YOUR TASK: In the data below, locate the line containing "Easy Wellis step" and the line containing "Como 1907 si unisce al cordoglio per la", then retype both and everything between them exactly. Pictures are not part of the copy.

DATASET RECORDS:
· · · · ·

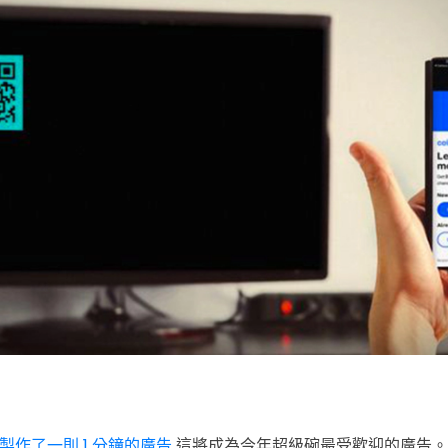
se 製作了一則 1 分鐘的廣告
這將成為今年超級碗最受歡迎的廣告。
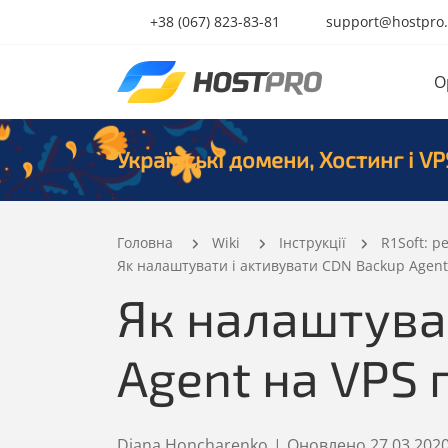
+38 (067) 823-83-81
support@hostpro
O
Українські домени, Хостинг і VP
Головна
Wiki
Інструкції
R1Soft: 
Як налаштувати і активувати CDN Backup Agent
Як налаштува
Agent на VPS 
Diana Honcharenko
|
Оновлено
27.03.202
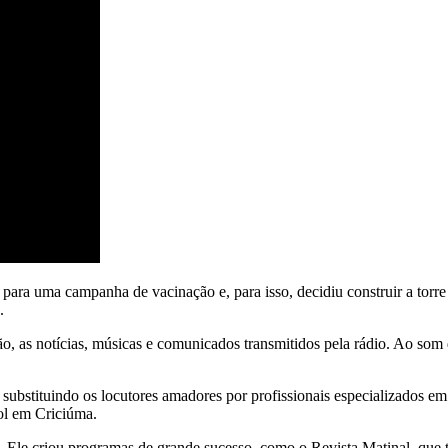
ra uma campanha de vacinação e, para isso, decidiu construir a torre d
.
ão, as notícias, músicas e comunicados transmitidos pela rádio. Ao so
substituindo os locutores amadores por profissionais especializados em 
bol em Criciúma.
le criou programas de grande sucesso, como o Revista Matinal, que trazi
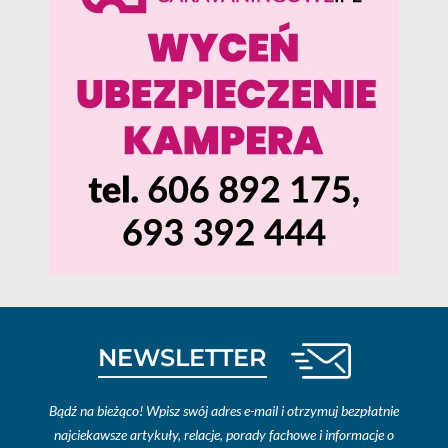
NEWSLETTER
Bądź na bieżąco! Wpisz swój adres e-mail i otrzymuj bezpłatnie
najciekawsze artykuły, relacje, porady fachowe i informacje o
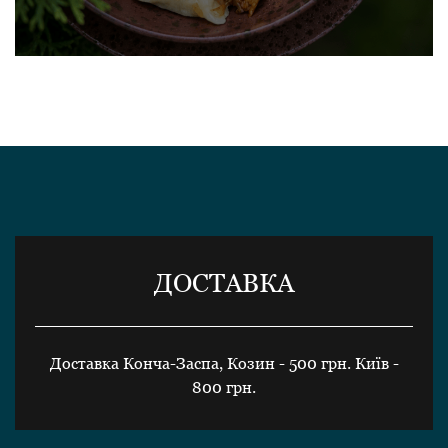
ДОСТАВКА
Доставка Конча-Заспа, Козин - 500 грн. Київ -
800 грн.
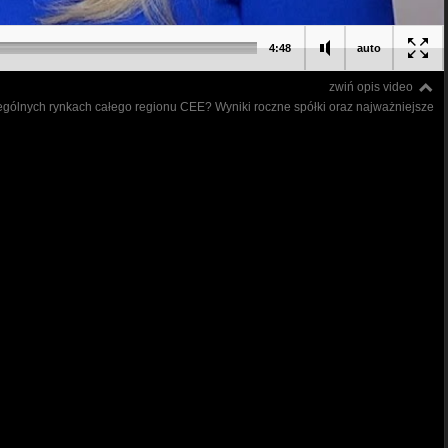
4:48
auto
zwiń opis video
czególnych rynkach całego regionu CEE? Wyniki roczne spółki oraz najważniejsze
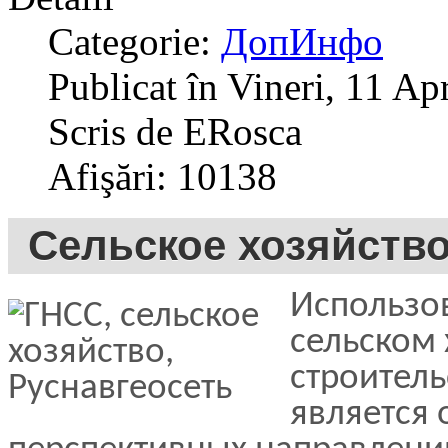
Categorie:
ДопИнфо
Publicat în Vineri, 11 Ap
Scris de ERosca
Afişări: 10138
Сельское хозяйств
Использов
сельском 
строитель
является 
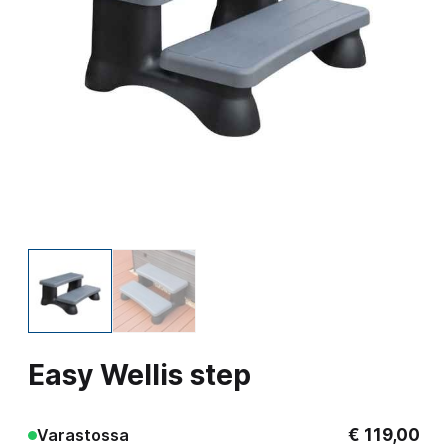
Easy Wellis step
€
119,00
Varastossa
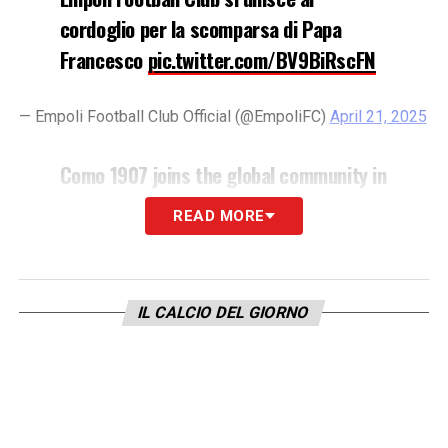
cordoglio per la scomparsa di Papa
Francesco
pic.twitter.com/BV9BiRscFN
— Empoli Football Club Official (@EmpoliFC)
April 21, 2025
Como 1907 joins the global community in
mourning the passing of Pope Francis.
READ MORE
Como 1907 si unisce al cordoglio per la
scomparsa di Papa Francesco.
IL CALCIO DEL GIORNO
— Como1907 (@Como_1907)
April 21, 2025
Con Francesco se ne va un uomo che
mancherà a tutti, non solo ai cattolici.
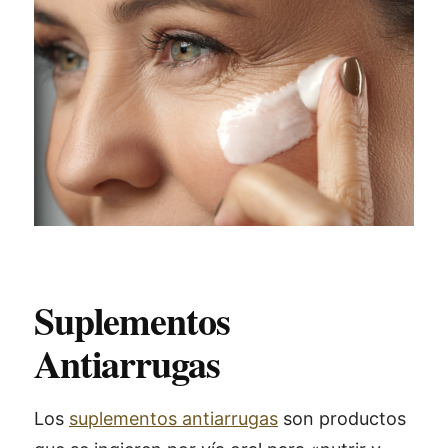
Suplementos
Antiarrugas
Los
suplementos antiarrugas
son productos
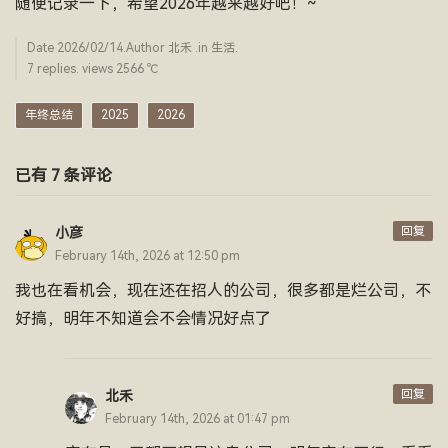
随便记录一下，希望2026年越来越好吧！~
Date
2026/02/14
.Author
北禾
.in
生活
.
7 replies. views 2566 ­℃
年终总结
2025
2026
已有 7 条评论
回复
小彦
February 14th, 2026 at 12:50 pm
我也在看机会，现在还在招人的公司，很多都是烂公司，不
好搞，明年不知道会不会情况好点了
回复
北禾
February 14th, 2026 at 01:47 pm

· · · · ·

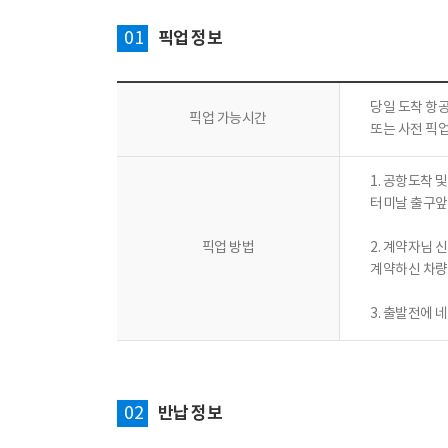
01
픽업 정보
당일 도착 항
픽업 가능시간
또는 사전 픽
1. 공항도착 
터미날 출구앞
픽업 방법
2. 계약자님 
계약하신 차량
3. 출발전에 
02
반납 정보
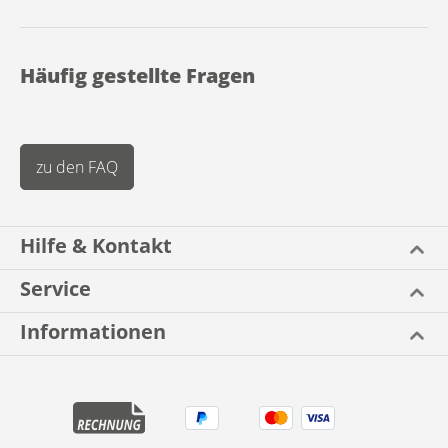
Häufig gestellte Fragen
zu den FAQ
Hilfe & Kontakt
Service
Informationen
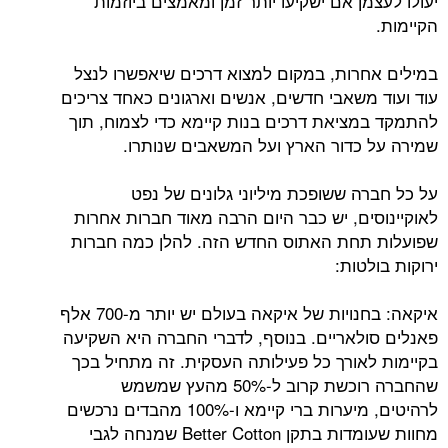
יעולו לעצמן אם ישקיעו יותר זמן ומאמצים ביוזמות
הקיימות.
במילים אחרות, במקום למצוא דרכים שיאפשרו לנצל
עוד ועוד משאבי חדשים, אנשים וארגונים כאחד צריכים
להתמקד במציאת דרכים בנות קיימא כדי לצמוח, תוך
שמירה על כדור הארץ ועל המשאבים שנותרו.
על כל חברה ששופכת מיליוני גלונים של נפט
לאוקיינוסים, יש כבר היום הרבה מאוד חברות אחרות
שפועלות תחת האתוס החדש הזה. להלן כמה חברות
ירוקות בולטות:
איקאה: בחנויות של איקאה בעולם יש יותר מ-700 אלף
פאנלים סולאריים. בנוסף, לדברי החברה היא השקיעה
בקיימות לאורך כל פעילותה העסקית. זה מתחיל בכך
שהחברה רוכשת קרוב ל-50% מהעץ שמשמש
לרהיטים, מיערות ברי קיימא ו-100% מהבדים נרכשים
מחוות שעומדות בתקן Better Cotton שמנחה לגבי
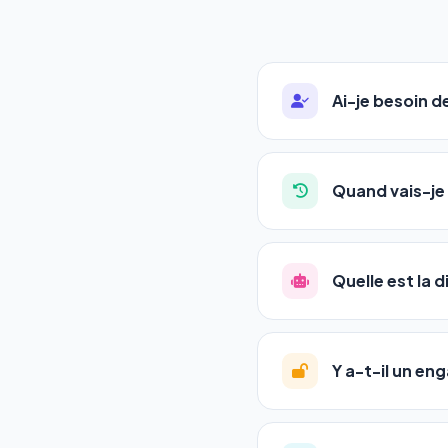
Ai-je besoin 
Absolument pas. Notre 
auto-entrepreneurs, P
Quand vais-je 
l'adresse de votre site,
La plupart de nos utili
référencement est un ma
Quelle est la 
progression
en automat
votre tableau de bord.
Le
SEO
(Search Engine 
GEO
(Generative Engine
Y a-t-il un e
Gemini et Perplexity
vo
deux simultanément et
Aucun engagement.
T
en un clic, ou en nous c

· · · · ·

RESPONSE FOR THIS EXERCISE:
Easy Wellis step
€
119,00
Varastossa
cordoglio per la scomparsa di Papa
Francesco
pic.twitter.com/BV9BiRscFN
— Empoli Football Club Official (@EmpoliFC)
April 21, 2025
Como 1907 joins the global community in
mourning the passing of Pope Francis.
READ MORE
Como 1907 si unisce al cordoglio per la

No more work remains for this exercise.